Turning away from sin is work on the part of those who God transformed. God’s grace is supplemented by our works. Calvinism is based on sola gratia (grace alone). That is true in that Jesus is the one who died as a gift to us, but our part is taking the gift and magnifying the Giver of the gift. That is done by the hard work of not sinning, and is in essence voluntarily refusing the reward!
  Then Ezekiel went on to write: “The righteous turneth away from his righteousness, and committeth iniquity, and doeth according to all the abominations that the wicked man doeth.” That means the one who God made righteous (sola gratia) decided to choose continual sin, becoming the natural abominable creature again. Then Ezekiel adds, “In his sin that he hath sinned, in them shall he die.” He is making reference to those who were righteous, not claiming to be, turn away from righteousness. “Righteousness” is living the right Way of the Lord, as the Lord lived, and that was without sinning.
  Turning-away is not measured by the quantity nor magnitude of the sins, but if the righteous man is willing to serve and obey God or not. Sinning is doing what one wants to do in spite of God’s Will, which are things offensive to God. Just as God can easily transform sinners into righteous creatures, Satan can revert them into offensive creatures. Regeneration is the decision to serve the Almighty Master, and once that decision is made, Satan steps-up his endeavors to proof that he is truly the master.
  The worker who leaves the Vine before the reward is welcomed by the poacher standing nearby with his own promise of great pay: Why work and eat the grapes, when the fruit can be had for free! That was original sin in a nutshell, and is also the doctrine of Karl Marx. Socialists want the fruit without working for it; although it may be for only part of the day! The “colossal lie” of socialism is, “From each according to his ability, to each according to his needs,” which is the slogan of socialism. Better said is, From each according to their hard work, to each according to his wants.
  I hesitate to write of political topics, but Marx made politics a spiritual issue when he endeavored to  kill off God by promising a Utopia when God already provides a place like that in Paradise. However, this commentary is a warning, as Ezekiel warned Israel, that Christians cannot depend on eternal security unless they work hard against principalities to obtain the reward at the end of the work day (Mat 10:22).

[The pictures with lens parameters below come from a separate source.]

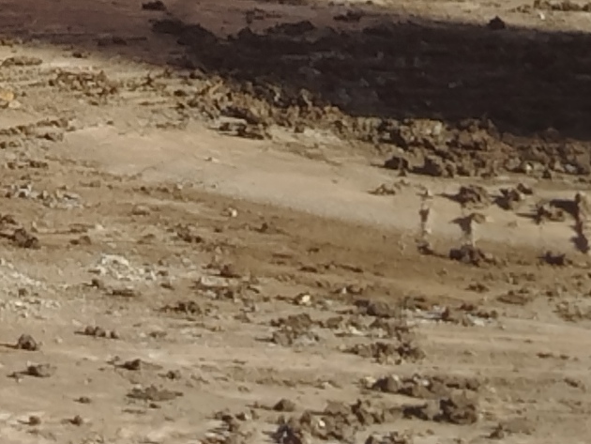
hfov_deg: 7.0
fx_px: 4663
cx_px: -563
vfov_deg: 5.1
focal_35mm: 273
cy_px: -937
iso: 50
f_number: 1.7
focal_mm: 5.31
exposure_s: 1/1002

In case you did not understand that, Matthew repeated it (Mat 24:13) for the Calvinists, perhaps!
  If you remain an unrepentant sinner, you belong to your father the Devil who treats you with all types of pleasure. On the other hand, once you are “adopted” by God, the Devil is jealous because your master and father has changed, and he steps-up his temptation to lure you back. “Sealed” in Christ does not mean that the seal can’t be unbroken, but the owner of the document can unseal the covenant himself!
  “Sealed” from the Greek, is authenticated as belonging to God, and secure from Satan. We learn from the story of Job, that the “hedge” that God put around him protected him from death but not peril. Satan and his demons cannot kill the living soul of the faithful, but he can, by chicanery, deceive the righteous into turning away. As a faithful servant to Jesus, indeed you are kept safe, but are only saved at the end of the "day." By the way, the parable of the vineyard workers pertains not just to individuals, but to the Gentiles as well who came late to the "work" day of salvation!